**EXERCISE PASSAGE**
▼

We all missing you badly! Atleast say hello from your side, When you feel free.
Its my suggestion you can continue this story more. As the Dr. Mitharai can make a emotional connection with Desai inspite of her child why not the meera re-established her relationship with Desai after given birth of her first baby.?
So I think you should continue this story in this line of script.
Its my personal opinion: in English erotic literature the readers of this literature emotional attached this story in so deep, I never experience or not observe their such emotional attachment to any other story so far.!
Because of these reasons:
1: whenever you promise with update of this story you always keep this promise with the readers you never disappoint them in this regard.
2: you never expose sex scenes in haphazard manners rather you depict these scenes in very romantic way.
3: you always create a sense of the suspense among the readers of this story from the very beginning of this story and keen alive this sense of suspense among the readers of this story at the end of this story. To far-fetched this suspense is most difficult Job which you beautifully and successfully done. So this is appreciatable work from your side.

▲

**SOURCE MATERIAL**

▼

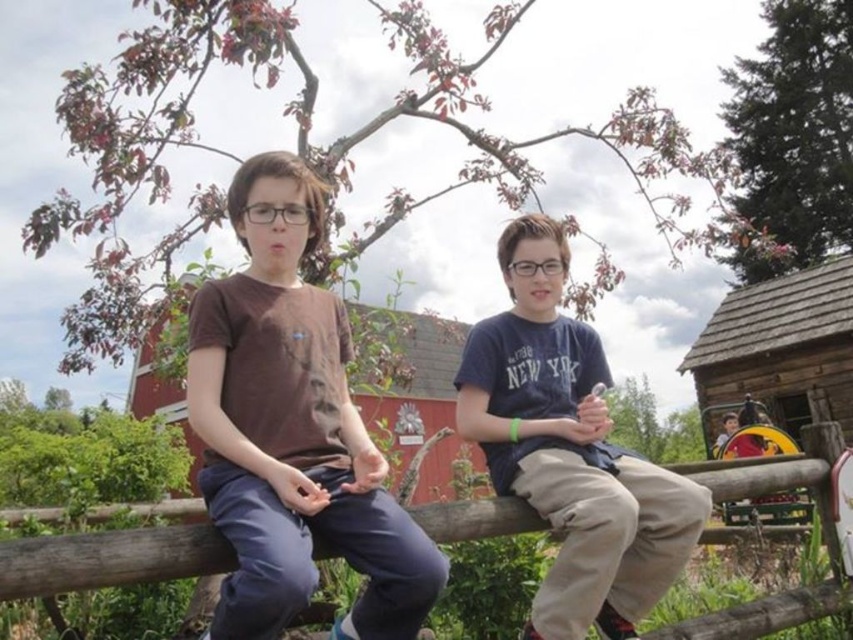
You are a photographer standing in front of the fence where the blue cotton shirt at center and wooden at center are located. You want to take a photo that includes both objects in the frame. Given that your camera has a minimum focus distance of 25 inches, will you be able to capture both objects clearly without moving closer?

The blue cotton shirt at center and wooden at center are 28.16 inches apart from each other. Since the distance between them is greater than the camera minimum focus distance of 25 inches, you can capture both objects clearly without moving closer.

▲

**PROBLEM REQUIREMENTS**
Continue the reader's comment to the story's author, starting after its third numbered reason.

**SOLVED PROBLEM**
4: another most difficult job you done from the beginning and till the end of this story, you have written this story from the one person I.e from the husband' s point of view, I never find any writer in cuckold literature maintain this side of view continually but you done this magic dexterily even your story like "no one dies as saint", the readers of this story feel very difficulties while you wrote this story bicamerially so personally I found difficulty while to focus on this story. Another suggestion whether you continue this story or write new or continue any other old story you can also conduct a pool in this regard so you can find out the true interest of your readers Krish sir!!!